Aim of the task: Return only the final portion of the entries: the line with "Localize all street" and every line after it, each one exact.

Available data:
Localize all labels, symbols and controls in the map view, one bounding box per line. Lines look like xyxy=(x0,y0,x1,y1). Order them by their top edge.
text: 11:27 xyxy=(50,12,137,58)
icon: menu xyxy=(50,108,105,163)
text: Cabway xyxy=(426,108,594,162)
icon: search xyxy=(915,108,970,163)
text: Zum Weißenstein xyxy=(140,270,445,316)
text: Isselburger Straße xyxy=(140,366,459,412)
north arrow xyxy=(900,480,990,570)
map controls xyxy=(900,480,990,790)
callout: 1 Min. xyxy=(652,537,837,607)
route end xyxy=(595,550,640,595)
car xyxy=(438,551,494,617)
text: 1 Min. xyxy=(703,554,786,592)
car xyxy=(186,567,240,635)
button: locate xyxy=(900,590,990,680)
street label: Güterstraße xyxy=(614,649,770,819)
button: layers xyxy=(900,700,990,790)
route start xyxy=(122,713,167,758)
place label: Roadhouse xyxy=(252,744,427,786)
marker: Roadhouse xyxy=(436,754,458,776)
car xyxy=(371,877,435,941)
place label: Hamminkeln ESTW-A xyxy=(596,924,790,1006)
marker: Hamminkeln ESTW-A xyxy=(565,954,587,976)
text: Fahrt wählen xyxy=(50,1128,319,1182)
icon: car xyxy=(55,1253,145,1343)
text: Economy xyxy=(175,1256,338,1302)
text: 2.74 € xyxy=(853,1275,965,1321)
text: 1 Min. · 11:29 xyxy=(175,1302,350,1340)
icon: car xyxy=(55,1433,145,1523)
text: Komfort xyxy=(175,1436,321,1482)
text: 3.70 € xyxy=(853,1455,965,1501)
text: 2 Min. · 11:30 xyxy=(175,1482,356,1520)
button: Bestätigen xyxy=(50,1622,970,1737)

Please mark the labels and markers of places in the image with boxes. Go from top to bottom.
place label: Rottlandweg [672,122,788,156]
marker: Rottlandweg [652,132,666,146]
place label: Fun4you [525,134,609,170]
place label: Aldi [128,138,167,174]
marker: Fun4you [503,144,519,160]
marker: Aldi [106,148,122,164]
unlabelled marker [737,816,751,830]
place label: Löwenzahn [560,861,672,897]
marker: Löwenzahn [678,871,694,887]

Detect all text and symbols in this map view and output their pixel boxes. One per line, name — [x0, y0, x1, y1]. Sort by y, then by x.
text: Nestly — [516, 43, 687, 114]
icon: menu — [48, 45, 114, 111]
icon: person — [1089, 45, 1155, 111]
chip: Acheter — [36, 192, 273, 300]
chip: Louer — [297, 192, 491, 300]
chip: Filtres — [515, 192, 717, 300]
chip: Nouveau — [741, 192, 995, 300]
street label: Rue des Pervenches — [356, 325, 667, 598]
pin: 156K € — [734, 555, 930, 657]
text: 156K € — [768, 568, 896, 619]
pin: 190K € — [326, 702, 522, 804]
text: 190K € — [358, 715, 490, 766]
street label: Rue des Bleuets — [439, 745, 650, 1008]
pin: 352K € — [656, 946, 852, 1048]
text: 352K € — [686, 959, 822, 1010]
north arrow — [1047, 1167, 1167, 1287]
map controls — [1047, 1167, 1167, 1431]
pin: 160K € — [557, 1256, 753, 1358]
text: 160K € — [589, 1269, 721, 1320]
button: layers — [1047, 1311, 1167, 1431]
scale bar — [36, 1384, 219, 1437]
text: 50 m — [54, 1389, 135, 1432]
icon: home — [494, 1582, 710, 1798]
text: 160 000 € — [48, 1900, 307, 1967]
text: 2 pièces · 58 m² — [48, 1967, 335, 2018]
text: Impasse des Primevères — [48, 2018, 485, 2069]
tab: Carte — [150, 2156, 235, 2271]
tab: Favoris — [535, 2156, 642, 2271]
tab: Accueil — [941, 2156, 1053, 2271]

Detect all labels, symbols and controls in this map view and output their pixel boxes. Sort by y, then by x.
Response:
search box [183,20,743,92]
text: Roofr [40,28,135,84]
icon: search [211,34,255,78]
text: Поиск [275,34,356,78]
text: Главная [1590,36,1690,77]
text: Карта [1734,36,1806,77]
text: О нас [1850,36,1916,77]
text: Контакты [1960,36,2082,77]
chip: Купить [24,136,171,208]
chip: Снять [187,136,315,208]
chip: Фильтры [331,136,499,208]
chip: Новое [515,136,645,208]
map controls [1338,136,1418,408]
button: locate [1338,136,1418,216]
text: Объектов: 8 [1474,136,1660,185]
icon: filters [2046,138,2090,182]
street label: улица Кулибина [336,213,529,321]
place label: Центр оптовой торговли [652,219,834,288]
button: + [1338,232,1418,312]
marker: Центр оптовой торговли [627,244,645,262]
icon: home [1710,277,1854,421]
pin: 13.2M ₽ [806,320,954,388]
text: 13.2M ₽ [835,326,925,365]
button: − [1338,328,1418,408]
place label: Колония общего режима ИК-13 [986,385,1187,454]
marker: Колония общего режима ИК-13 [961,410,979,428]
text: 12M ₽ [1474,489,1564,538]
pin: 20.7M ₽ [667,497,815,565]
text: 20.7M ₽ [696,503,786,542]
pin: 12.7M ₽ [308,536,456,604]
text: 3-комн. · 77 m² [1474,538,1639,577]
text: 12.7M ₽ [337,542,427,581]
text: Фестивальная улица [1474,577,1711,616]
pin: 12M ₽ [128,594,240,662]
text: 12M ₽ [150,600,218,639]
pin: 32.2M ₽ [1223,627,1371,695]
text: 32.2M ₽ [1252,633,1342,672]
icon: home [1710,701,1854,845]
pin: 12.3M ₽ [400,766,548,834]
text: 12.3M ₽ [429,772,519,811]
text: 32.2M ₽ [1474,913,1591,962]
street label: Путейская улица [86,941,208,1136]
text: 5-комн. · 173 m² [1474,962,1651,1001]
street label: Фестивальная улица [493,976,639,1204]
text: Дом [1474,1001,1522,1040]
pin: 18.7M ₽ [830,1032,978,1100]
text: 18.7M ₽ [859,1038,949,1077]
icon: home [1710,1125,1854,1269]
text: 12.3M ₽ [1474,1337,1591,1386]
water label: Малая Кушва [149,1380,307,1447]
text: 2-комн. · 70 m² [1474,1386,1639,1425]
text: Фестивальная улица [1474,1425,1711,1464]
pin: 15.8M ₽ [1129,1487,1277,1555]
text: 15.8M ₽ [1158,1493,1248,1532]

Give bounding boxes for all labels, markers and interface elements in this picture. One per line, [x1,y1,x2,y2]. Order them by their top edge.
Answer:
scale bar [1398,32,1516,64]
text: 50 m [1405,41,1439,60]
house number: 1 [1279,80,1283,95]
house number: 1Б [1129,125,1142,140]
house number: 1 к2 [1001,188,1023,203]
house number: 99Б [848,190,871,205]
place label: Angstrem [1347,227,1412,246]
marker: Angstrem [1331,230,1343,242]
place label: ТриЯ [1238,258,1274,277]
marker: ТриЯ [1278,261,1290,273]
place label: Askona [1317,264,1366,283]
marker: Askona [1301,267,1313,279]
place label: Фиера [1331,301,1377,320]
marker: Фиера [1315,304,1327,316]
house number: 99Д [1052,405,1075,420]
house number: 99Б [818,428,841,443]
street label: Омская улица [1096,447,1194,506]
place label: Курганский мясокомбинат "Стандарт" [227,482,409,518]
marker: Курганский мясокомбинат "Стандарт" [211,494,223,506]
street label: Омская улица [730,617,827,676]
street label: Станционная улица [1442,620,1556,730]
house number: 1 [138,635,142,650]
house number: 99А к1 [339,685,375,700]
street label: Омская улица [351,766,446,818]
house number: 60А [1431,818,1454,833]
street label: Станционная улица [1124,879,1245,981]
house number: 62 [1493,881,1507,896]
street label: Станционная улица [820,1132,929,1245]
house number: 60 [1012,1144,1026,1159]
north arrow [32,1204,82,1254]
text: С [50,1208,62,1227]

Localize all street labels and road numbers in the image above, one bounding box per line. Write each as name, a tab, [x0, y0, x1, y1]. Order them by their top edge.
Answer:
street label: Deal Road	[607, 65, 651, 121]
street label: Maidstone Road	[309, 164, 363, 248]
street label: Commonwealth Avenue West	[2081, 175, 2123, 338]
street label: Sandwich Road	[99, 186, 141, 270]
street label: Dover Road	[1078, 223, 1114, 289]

Written solution:
Localize all street labels and road numbers in the image above, one bounding box per line. Write each as name, a tab, [x0, y0, x1, y1]. Order them by their top edge.
Answer:
street label: Deal Road	[607, 65, 651, 121]
street label: Maidstone Road	[309, 164, 363, 248]
street label: Commonwealth Avenue West	[2081, 175, 2123, 338]
street label: Sandwich Road	[99, 186, 141, 270]
street label: Dover Road	[1078, 223, 1114, 289]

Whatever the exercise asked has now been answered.